Without them, Daltrey and Townshend were left to carry the show, and its best moments caught them playing off each other, trading gravelly harmonies (Townshend admitted he lost his voice) and quipping during the encore. Other times it was great to see some pissed-off emotion: During one solo, Townshend, noticeably irate, stopped playing, gestured evocatively toward the backstage area and cranked up his amp. Somewhere a sound engineer recoiled in horror.

There were no exploding drum sets, amplifiers or toilets (one of Moon’s favorite pranks). But the drawn-out structure of the album did allow for a sort of evening-long climax. During the slow build of "The Rock" the audience got a condensed version of the last 30 years of history. Clips of the Cold War, the birth of punk, Margaret Thatcher, the Twin Towers falling, Occupy Wall Street and, for a split second, a FREE PUSSY RIOT banner flashed before fading into shimmering water for the big payoff of “Love Reign O’er Me.”

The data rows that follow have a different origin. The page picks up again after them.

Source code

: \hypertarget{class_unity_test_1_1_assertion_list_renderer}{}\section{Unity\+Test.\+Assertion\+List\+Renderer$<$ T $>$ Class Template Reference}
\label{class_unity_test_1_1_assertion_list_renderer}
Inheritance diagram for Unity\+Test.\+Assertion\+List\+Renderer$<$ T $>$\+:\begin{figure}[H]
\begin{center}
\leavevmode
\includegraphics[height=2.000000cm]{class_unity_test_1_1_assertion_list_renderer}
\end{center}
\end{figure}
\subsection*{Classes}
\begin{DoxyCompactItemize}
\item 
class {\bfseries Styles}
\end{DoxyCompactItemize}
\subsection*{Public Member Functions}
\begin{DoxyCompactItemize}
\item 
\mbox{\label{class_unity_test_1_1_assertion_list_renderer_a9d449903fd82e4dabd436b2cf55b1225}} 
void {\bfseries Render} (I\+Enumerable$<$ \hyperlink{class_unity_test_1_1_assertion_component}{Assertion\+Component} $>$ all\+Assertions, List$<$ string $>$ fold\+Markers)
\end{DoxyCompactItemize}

The encore was predictable: only the band's most polished singles—"Who Are You," "Behind Blue Eyes," "Pinball Wizard," "Baba O'Riley" and "Won't Get Fooled Again"—leaving me personally yearning for a bit of "The Kids Are Alright" or "My Generation." But it was clear the two remaining members were there to please only themselves. Townshend and Daltrey cleared the stage to close the show with the acoustic "Tea and Theatre," a wistful tribute to Keith Moon and the band’s career. "Shut the fuck up! If you ain't listening, there no point in me singing," Daltrey bristled, ignoring song requests and pleas to smash their instruments, before launching into the elegiac finale.